The government plans to launch an information campaign on 5G to combat conspiracy theories and highlight the benefits of the new technology.
“[Some people] instead of observing the evolution of technology and enjoying the benefits of the modern media, fall prey to conspiracies,” President Nicos Anastasiades said on Thursday.
The president spoke at the presidential palace after having received the report from communications commissioner George Michaelides.
Anastasiades also noted that efforts are underway to upgrade internet speeds and bids for 5G contracts are underway.
“For 5G there must be a campaign by providers and by you [communications commissioner] to nullify the arguments of the conspiracy theorists,” the president said.
Anastasiades noted that in the past, objections to 5G networks in Cyprus have led to “illegal and criminal activities”.
Antennas and telephone masts have been set on fire on various occasions in Cyprus, incidents which increased during the pandemic.

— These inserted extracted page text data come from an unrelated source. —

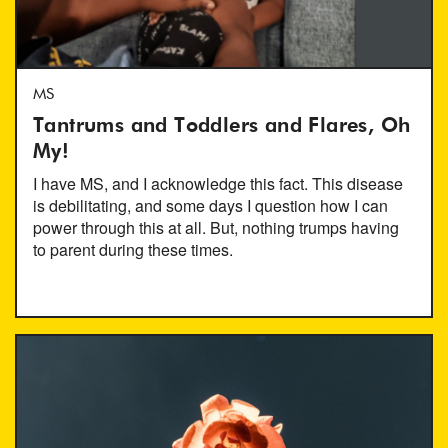
MS
Tantrums and Toddlers and Flares, Oh
My!
I have MS, and I acknowledge this fact. This disease
is debilitating, and some days I question how I can
power through this at all. But, nothing trumps having
to parent during these times.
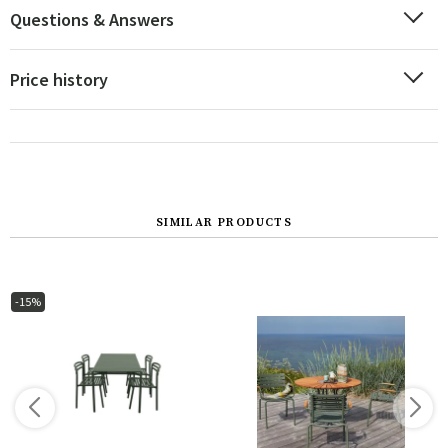
Questions & Answers
Price history
SIMILAR PRODUCTS
-15%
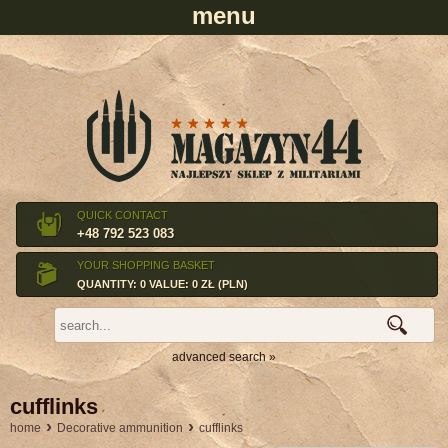
QUICK CONTACT
+48 792 523 083
YOUR SHOPPING BASKET
QUANTITY: 0 VALUE: 0 ZŁ (PLN)
advanced search »
cufflinks
›
›
home
Decorative ammunition
cufflinks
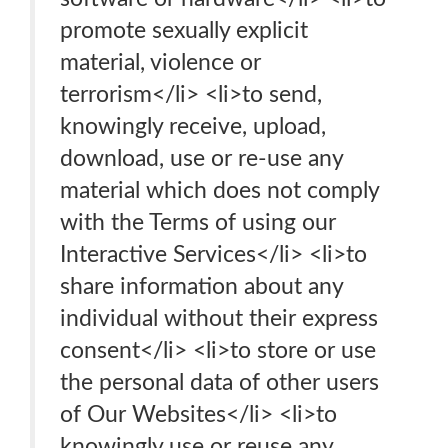
promote sexually explicit
material, violence or
terrorism</li> <li>to send,
knowingly receive, upload,
download, use or re-use any
material which does not comply
with the Terms of using our
Interactive Services</li> <li>to
share information about any
individual without their express
consent</li> <li>to store or use
the personal data of other users
of Our Websites</li> <li>to
knowingly use or reuse any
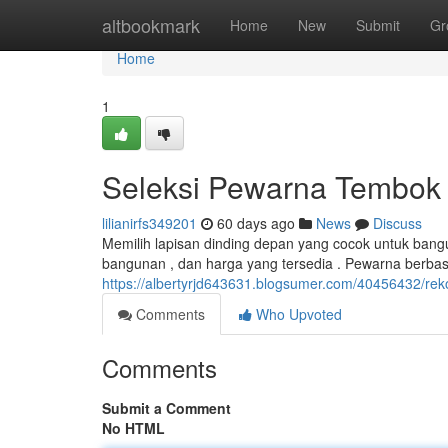
Home
altbookmark
Home
New
Submit
Gr
Home
1
Seleksi Pewarna Tembo
lilianirfs349201
60 days ago
News
Discuss
Memilih lapisan dinding depan yang cocok untuk bang
bangunan , dan harga yang tersedia . Pewarna berba
https://albertyrjd643631.blogsumer.com/40456432/re
Comments
Who Upvoted
Comments
Submit a Comment
No HTML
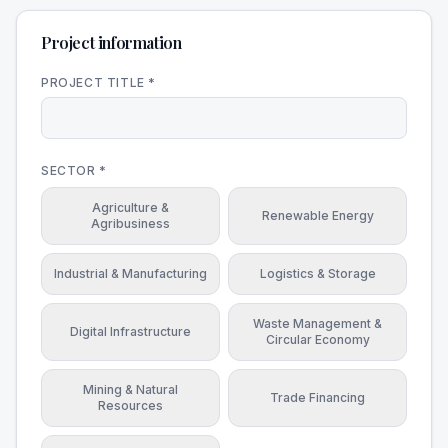
Project information
PROJECT TITLE *
SECTOR *
Agriculture &
Renewable Energy
Agribusiness
Industrial & Manufacturing
Logistics & Storage
Waste Management &
Digital Infrastructure
Circular Economy
Mining & Natural
Trade Financing
Resources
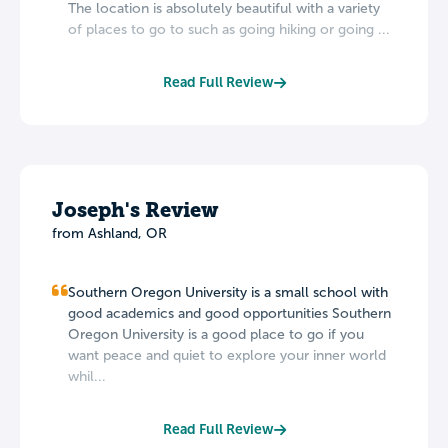
The location is absolutely beautiful with a variety
of places to go to such as going hiking or going ...
Read Full Review
Joseph's Review
from Ashland, OR
Southern Oregon University is a small school with
good academics and good opportunities Southern
Oregon University is a good place to go if you
want peace and quiet to explore your inner world
whil...
Read Full Review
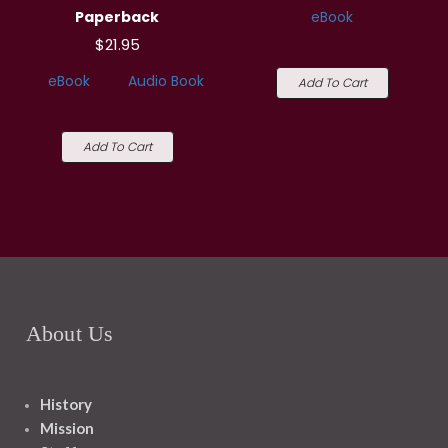
Paperback
eBook
$21.95
eBook
Audio Book
Add To Cart
Add To Cart
About Us
History
Mission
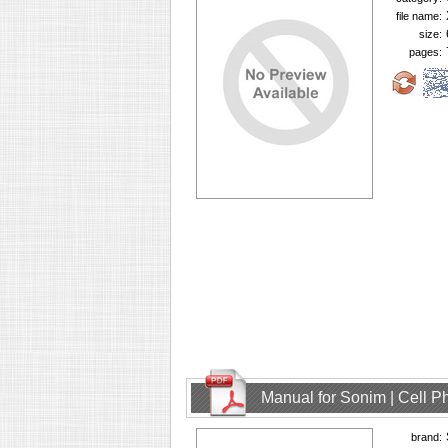
file name:
size:
pages:
Manual for Sonim | Cell 
brand:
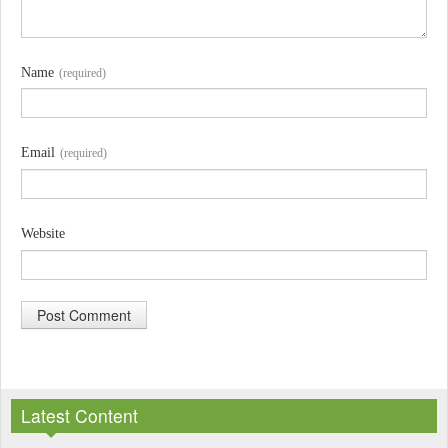
Name
(required)
Email
(required)
Website
A
l
Latest Content
t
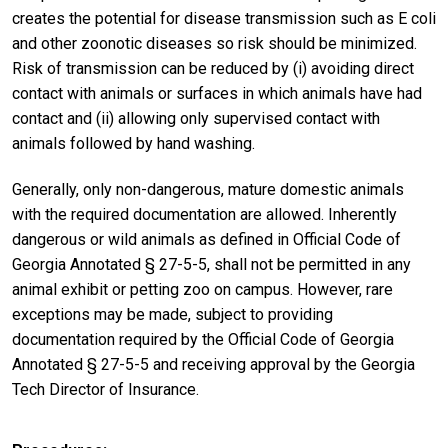
creates the potential for disease transmission such as E coli
and other zoonotic diseases so risk should be minimized.
Risk of transmission can be reduced by (i) avoiding direct
contact with animals or surfaces in which animals have had
contact and (ii) allowing only supervised contact with
animals followed by hand washing.
Generally, only non-dangerous, mature domestic animals
with the required documentation are allowed. Inherently
dangerous or wild animals as defined in Official Code of
Georgia Annotated § 27-5-5, shall not be permitted in any
animal exhibit or petting zoo on campus. However, rare
exceptions may be made, subject to providing
documentation required by the Official Code of Georgia
Annotated § 27-5-5 and receiving approval by the Georgia
Tech Director of Insurance.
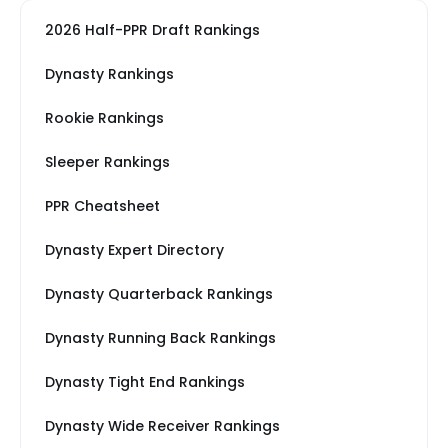
2026 Half-PPR Draft Rankings
Dynasty Rankings
Rookie Rankings
Sleeper Rankings
PPR Cheatsheet
Dynasty Expert Directory
Dynasty Quarterback Rankings
Dynasty Running Back Rankings
Dynasty Tight End Rankings
Dynasty Wide Receiver Rankings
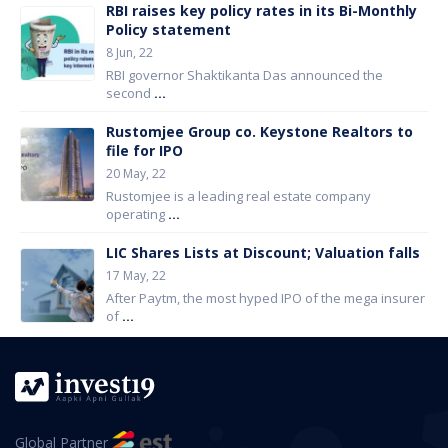
RBI raises key policy rates in its Bi-Monthly
Policy statement
8 Jun, 22
RBI governor Shaktikanta Das announced the
second
...
Rustomjee Group co. Keystone Realtors to
file for IPO
20 May, 22
Rustomjee is a leading real estate company
operating
...
LIC Shares Lists at Discount; Valuation falls
17 May, 22
After Paytm, the most hyped IPO of the mega insurer
of
...
Global Partner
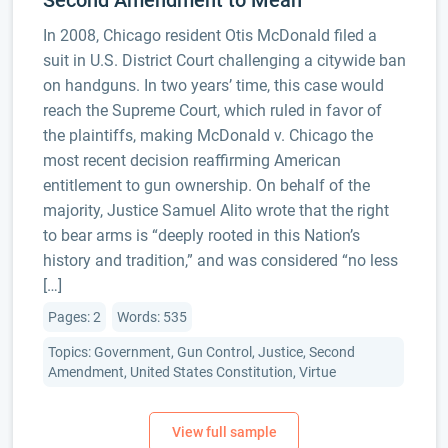
Second Amendment to Mean
In 2008, Chicago resident Otis McDonald filed a
suit in U.S. District Court challenging a citywide ban
on handguns. In two years’ time, this case would
reach the Supreme Court, which ruled in favor of
the plaintiffs, making McDonald v. Chicago the
most recent decision reaffirming American
entitlement to gun ownership. On behalf of the
majority, Justice Samuel Alito wrote that the right
to bear arms is “deeply rooted in this Nation’s
history and tradition,” and was considered “no less
[…]
Pages: 2
Words: 535
Topics: Government, Gun Control, Justice, Second
Amendment, United States Constitution, Virtue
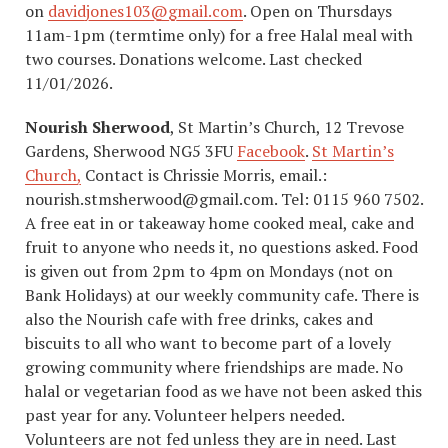
on
davidjones103@gmail.com
. Open on Thursdays
11am-1pm (termtime only) for a free Halal meal with
two courses. Donations welcome. Last checked
11/01/2026.
Nourish Sherwood
, St Martin’s Church, 12 Trevose
Gardens, Sherwood NG5 3FU
Facebook
.
St Martin’s
Church,
Contact is Chrissie Morris, email.:
nourish.stmsherwood@gmail.com. Tel: 0115 960 7502.
A free eat in or takeaway home cooked meal, cake and
fruit to anyone who needs it, no questions asked. Food
is given out from 2pm to 4pm on Mondays (not on
Bank Holidays) at our weekly community cafe. There is
also the Nourish cafe with free drinks, cakes and
biscuits to all who want to become part of a lovely
growing community where friendships are made. No
halal or vegetarian food as we have not been asked this
past year for any. Volunteer helpers needed.
Volunteers are not fed unless they are in need. Last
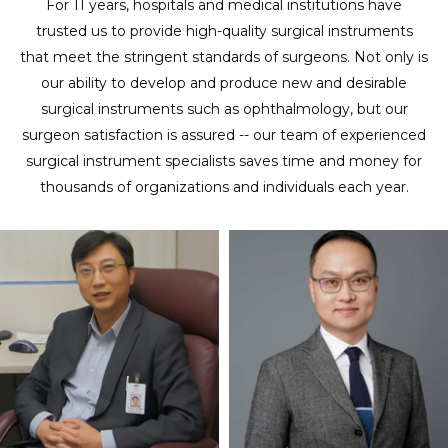
For 11 years, hospitals and medical institutions have
trusted us to provide high-quality surgical instruments
that meet the stringent standards of surgeons. Not only is
our ability to develop and produce new and desirable
surgical instruments such as ophthalmology, but our
surgeon satisfaction is assured -- our team of experienced
surgical instrument specialists saves time and money for
thousands of organizations and individuals each year.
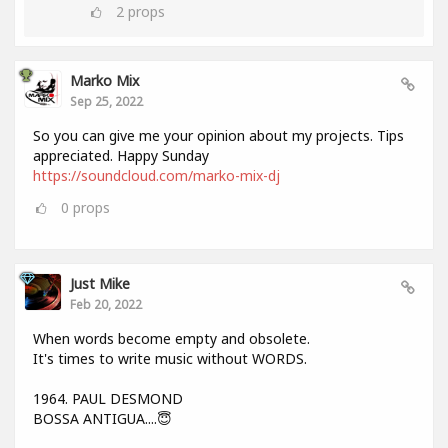
2
props
Marko Mix
Sep 25, 2022
So you can give me your opinion about my projects. Tips
appreciated. Happy Sunday
https://soundcloud.com/marko-mix-dj
0
props
Just Mike
Feb 20, 2022
When words become empty and obsolete.
It's times to write music without WORDS.
1964. PAUL DESMOND
BOSSA ANTIGUA....😇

In late September, the Ormidia community council has declared the village a 5G free zone – effectively attempting to ban the technology in its area.
The Larnaca district village said that its community council has unanimously decided to oppose the placement of new 5G antennas within its administrative boundaries.
As for the EU, the 27-nations see 5G as the linchpin of its economic recovery from the Covid-19 pandemic and technology autonomy, with its promise to enable everything from self-driving cars to remote surgery and more automated manufacturing.